The funds that Mahmuda and her neighbours received total 21,627,000 takas (USD270,338) will help ease the pressure of rising costs due in part to the influx of 700,000 Rohingya refugees from Myanmar into their community, beginning in August 2017. 

Residents in this area welcomed the refugees as they surged across the border. They carried food from their tables onto the streets to feed families who hadn’t eaten for days. Although already one of the country’s most impoverished communities, they didn’t count the cost of caring. 

Following the influx, the 500,000 residents in the host communities bordering the camps have borne much of the socio-economic brunt of the influx. Today, refugees constitute more than a third of the local population. According to a recent UNDP report, the cost of daily essentials in this area has risen by about 50 per cent, while wages of day labourers have decreased. Some 2,500 households have fallen below the poverty line.

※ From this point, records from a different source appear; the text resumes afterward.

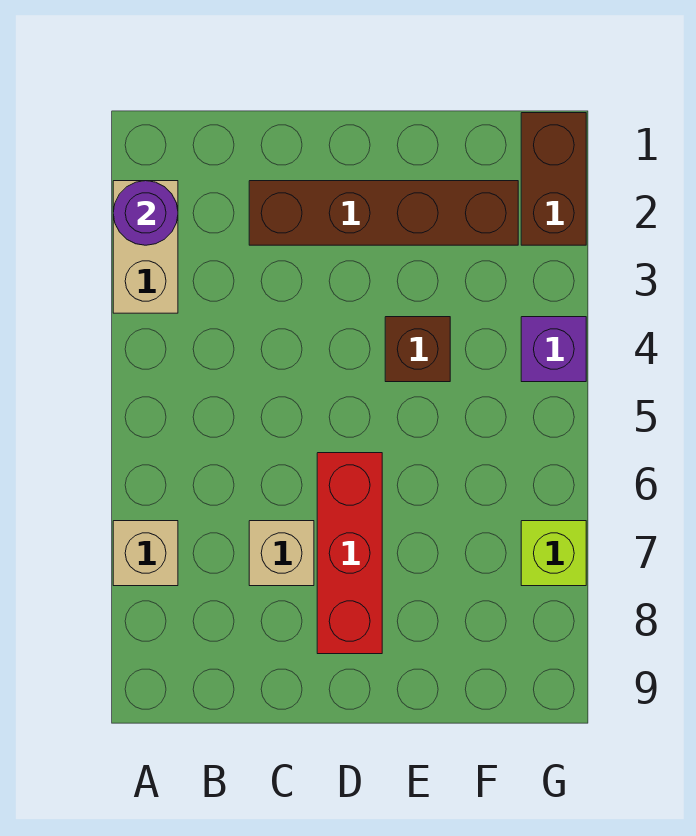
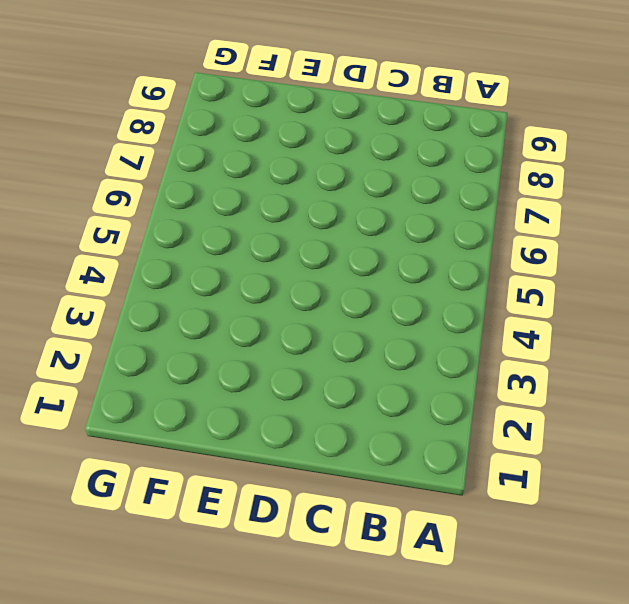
none -> tan brick A2:A3 level 1
none -> tan brick A7 level 1

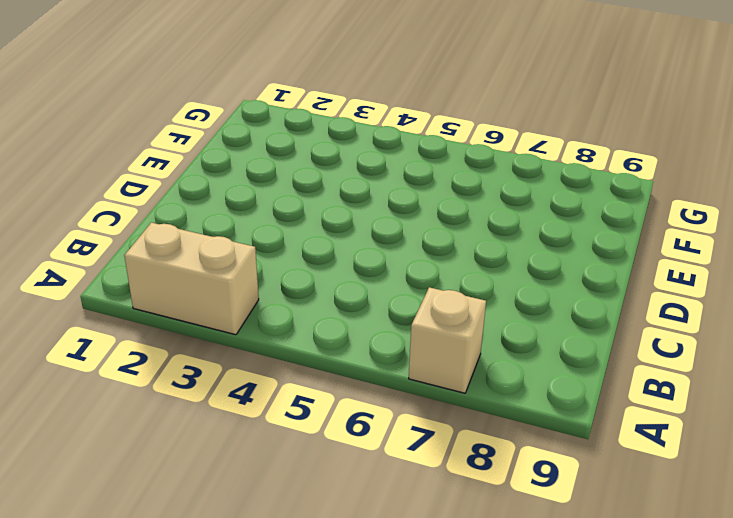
none -> brown brick C2:F2 level 1
none -> tan brick C7 level 1

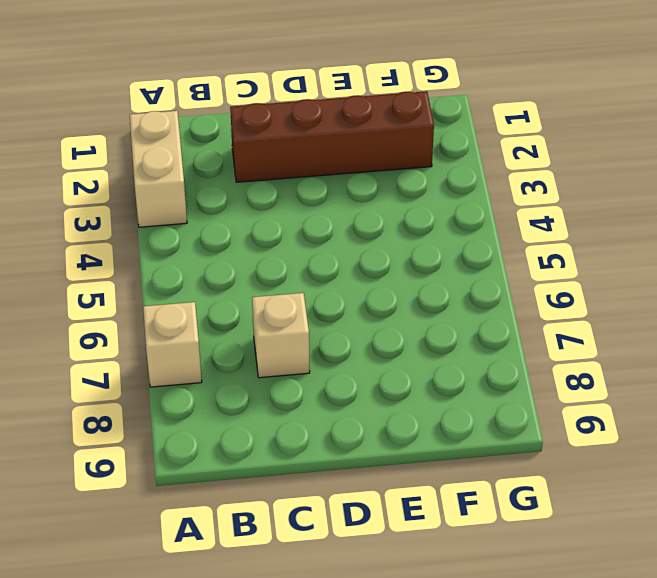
none -> red brick D6:D8 level 1
none -> brown brick E4 level 1

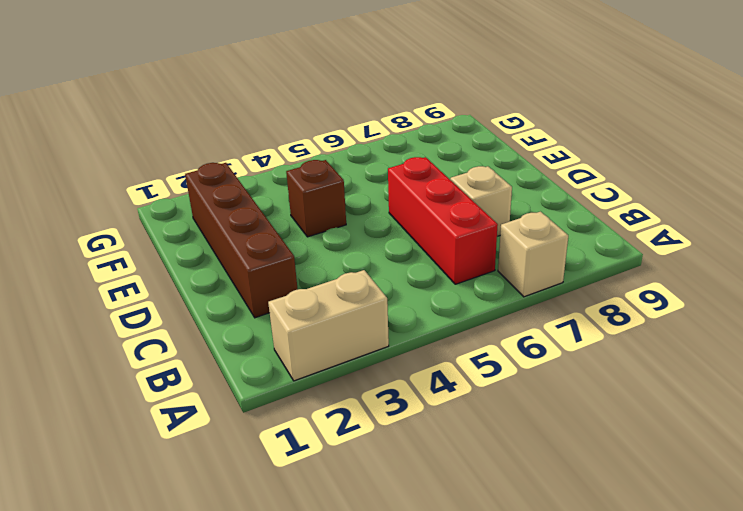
red brick B6:D6 level 1 -> red brick D6:D8 level 1
none -> brown brick G1:G2 level 1
none -> purple brick G4 level 1

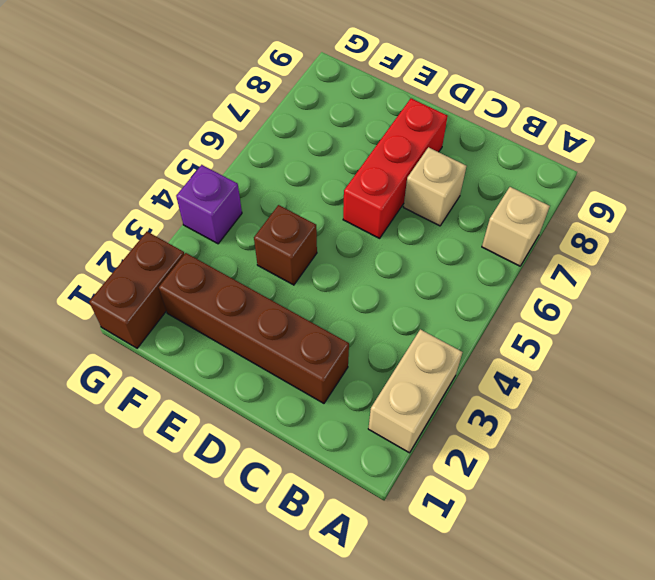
none -> lime brick G7 level 1
none -> purple round brick A2 level 2

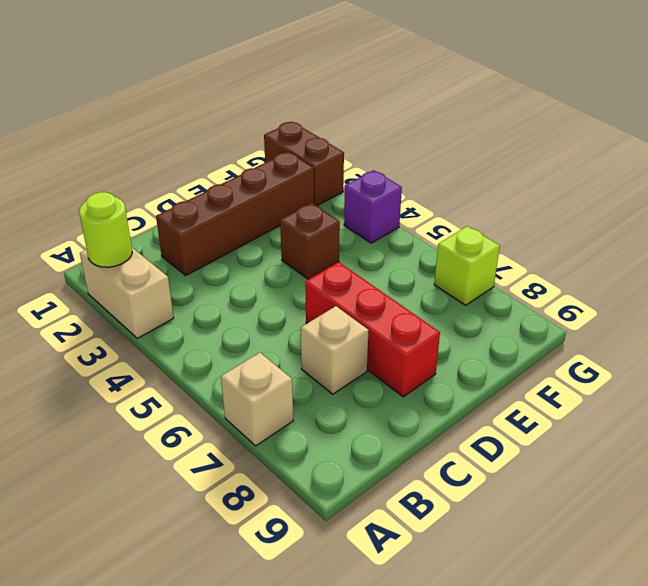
lime round brick A2 level 2 -> purple round brick A2 level 2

The COVID-19 crisis has made host community residents even more vulnerable. According to a recent World Vision assessment report, 95% of the household livelihoods activities have been affected; 90% of the households’ survey report reduced income; 95% of households reporting having none or inadequate food stocks. 

Mahmuda received vegetable seeds and gardening tools that World Vision distributed for improving food security and nutrition status for vulnerable community people. She also received messages on COVID 19 from WV’s Facilitators to keep themselves protected and safe.

Like Mahmuda, Laila, 47, was ecstatic to receive the much-needed cash support. She works three jobs to provide for Bahsir, 60, her blind husband, and two of their six children still living at home. 

Married at age 17, Laila says she and her family enjoyed a prosperous family until two years ago.

“When I got married, child marriage was prevalent and normal in my village. The perception of people was that a girl’s only job is to get married and take care of her husband’s house. However, I lived happily at my father-in-law’s house,” recalls Laila. “My husband owned a small tea stall and was a farmer. He was an active, hardworking man. When our children grew up and married, our economic situation was good.”

All that changed two years ago says Laila. “My husband became very ill. The doctor declared him blind, and as he got older, he became completely blind. When we learned that he also had an ulcer, I broke down mentally. He was the only wage earner in our family. I had no way to pay for his treatment.”

To support Bashir and her children, Laila works three jobs, earning less than USD10 a day. “I work as a housemaid in the morning and the evening at a tea stall. Sometimes, I work as a day labourer on a betel leaf farm where I get 400 taka (USD5) a day. Work on the farms is not available every day; I earn 100 taka (USD1.20) a day in the tea stall or as a housemaid. It’s difficult to manage a family.” 

Laila has big investment plans for the money she received. “I will buy (rice) paddy plants to plant on some arable land to grow food for my family,” says Laila. “This money is a real blessing to me.”